## Requirement
Filter by the string "UTav": return the lines of the material that contain it.

## The data
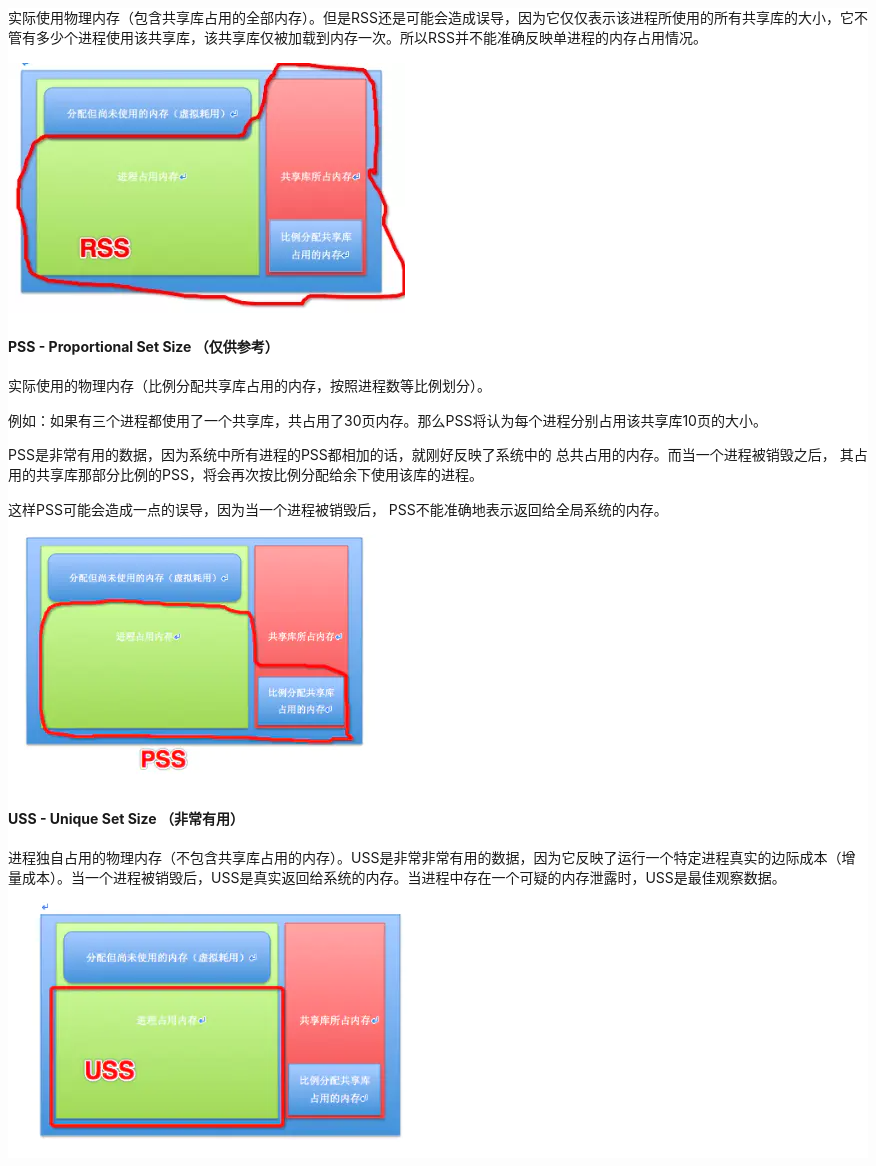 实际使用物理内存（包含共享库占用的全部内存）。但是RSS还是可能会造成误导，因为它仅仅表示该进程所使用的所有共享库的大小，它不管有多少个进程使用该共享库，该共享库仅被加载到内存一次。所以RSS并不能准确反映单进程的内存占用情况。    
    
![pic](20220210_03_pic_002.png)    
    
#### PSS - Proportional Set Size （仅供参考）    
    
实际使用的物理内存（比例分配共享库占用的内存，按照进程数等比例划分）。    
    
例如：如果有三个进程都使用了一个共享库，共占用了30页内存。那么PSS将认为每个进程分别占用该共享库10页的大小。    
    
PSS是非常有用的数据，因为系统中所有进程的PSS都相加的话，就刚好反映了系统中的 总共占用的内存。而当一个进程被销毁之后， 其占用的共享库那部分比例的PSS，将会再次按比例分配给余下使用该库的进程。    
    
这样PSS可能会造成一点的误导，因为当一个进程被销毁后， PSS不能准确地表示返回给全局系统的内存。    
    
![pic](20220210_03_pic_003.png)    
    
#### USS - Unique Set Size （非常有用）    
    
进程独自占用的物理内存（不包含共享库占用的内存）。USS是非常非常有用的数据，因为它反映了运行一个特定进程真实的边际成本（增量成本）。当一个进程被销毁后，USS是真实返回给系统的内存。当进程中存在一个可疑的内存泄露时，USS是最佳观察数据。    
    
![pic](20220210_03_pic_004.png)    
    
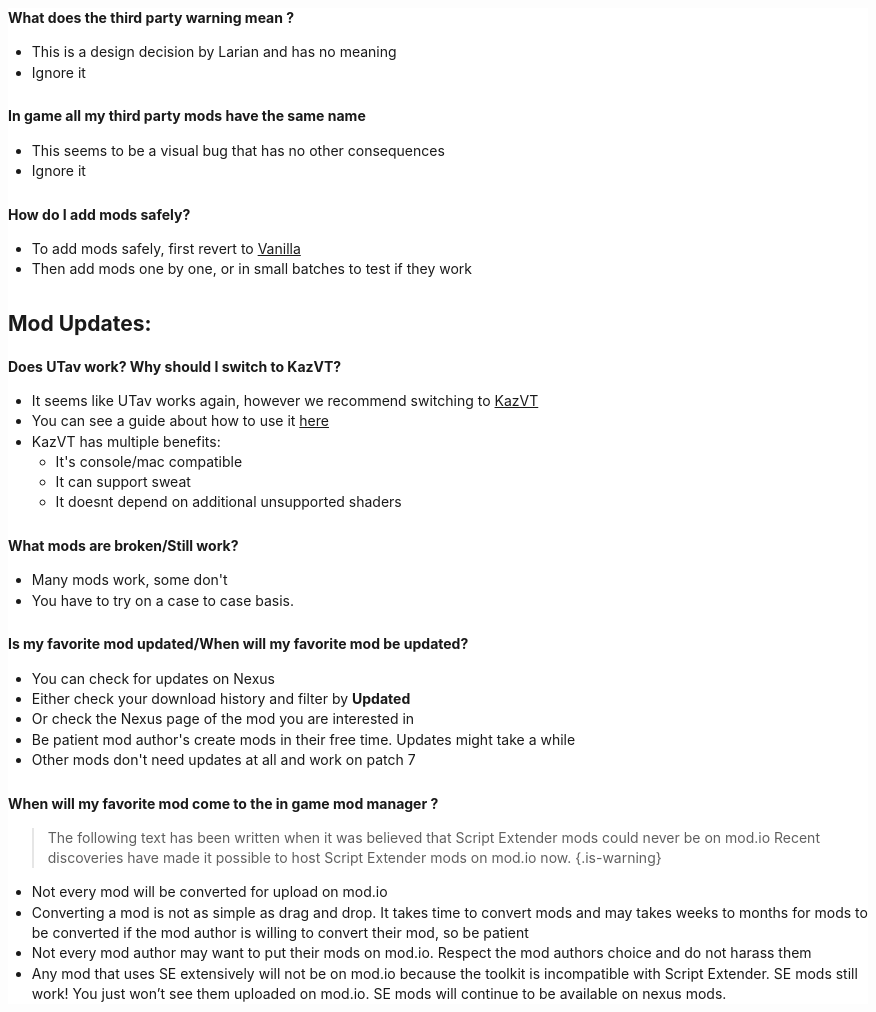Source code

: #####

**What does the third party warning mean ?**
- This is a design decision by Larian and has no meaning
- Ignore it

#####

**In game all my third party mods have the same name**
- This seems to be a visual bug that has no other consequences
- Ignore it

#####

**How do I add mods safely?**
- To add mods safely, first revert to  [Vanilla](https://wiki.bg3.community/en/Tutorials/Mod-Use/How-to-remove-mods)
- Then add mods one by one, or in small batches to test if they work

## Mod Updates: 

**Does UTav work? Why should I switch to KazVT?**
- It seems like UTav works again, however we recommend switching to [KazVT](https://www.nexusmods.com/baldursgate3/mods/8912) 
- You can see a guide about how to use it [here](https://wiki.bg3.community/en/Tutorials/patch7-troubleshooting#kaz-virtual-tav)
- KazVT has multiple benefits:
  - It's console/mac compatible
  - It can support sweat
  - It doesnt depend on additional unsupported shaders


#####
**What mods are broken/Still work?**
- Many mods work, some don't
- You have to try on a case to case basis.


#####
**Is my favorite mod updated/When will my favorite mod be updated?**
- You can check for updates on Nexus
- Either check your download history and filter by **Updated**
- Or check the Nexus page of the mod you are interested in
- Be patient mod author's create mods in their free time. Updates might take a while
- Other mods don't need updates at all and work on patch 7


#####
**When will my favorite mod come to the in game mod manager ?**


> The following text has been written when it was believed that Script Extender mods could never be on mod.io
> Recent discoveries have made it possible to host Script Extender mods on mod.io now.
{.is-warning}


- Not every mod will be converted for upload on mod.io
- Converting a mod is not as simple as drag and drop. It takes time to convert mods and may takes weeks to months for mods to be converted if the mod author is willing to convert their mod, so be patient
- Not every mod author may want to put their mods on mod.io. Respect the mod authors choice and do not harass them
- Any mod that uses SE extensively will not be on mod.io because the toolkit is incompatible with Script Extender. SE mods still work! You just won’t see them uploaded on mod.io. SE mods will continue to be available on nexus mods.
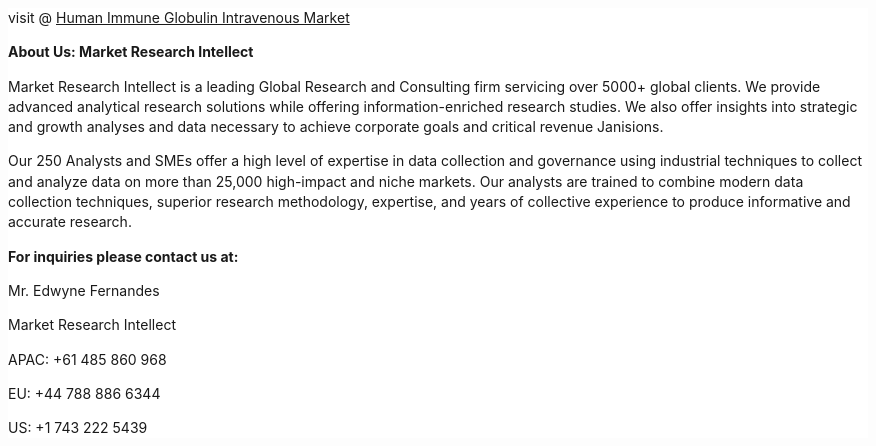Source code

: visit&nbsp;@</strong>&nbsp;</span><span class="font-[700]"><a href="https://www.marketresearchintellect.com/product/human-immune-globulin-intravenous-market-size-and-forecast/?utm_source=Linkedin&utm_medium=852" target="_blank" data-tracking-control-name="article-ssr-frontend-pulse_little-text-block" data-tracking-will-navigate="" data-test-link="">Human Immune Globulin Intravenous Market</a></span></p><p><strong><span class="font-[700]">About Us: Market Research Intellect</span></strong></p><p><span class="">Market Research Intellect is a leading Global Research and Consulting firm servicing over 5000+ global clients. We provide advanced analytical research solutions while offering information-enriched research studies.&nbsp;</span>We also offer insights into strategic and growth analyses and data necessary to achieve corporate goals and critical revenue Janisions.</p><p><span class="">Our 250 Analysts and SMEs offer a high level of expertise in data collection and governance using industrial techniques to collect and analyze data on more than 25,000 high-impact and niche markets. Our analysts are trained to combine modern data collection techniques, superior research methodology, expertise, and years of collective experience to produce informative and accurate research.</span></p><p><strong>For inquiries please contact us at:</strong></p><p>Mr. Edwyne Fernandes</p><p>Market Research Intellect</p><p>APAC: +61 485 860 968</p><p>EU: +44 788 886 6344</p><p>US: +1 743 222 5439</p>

## Exercise result
**Does UTav work? Why should I switch to KazVT?**
- It seems like UTav works again, however we recommend switching to [KazVT](https://www.nexusmods.com/baldursgate3/mods/8912) 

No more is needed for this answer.